START Information provided

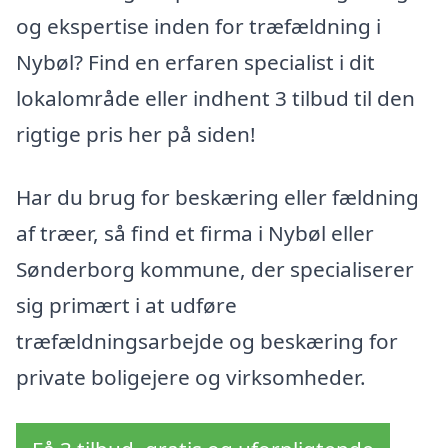
og ekspertise inden for træfældning i
Nybøl? Find en erfaren specialist i dit
lokalområde eller indhent 3 tilbud til den
rigtige pris her på siden!
Har du brug for beskæring eller fældning
af træer, så find et firma i Nybøl eller
Sønderborg kommune, der specialiserer
sig primært i at udføre
træfældningsarbejde og beskæring for
private boligejere og virksomheder.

END Information provided

Task to carry out
Return every line of text from the entries verbatim, without the pictures.

Task output
og ekspertise inden for træfældning i
Nybøl? Find en erfaren specialist i dit
lokalområde eller indhent 3 tilbud til den
rigtige pris her på siden!
Har du brug for beskæring eller fældning
af træer, så find et firma i Nybøl eller
Sønderborg kommune, der specialiserer
sig primært i at udføre
træfældningsarbejde og beskæring for
private boligejere og virksomheder.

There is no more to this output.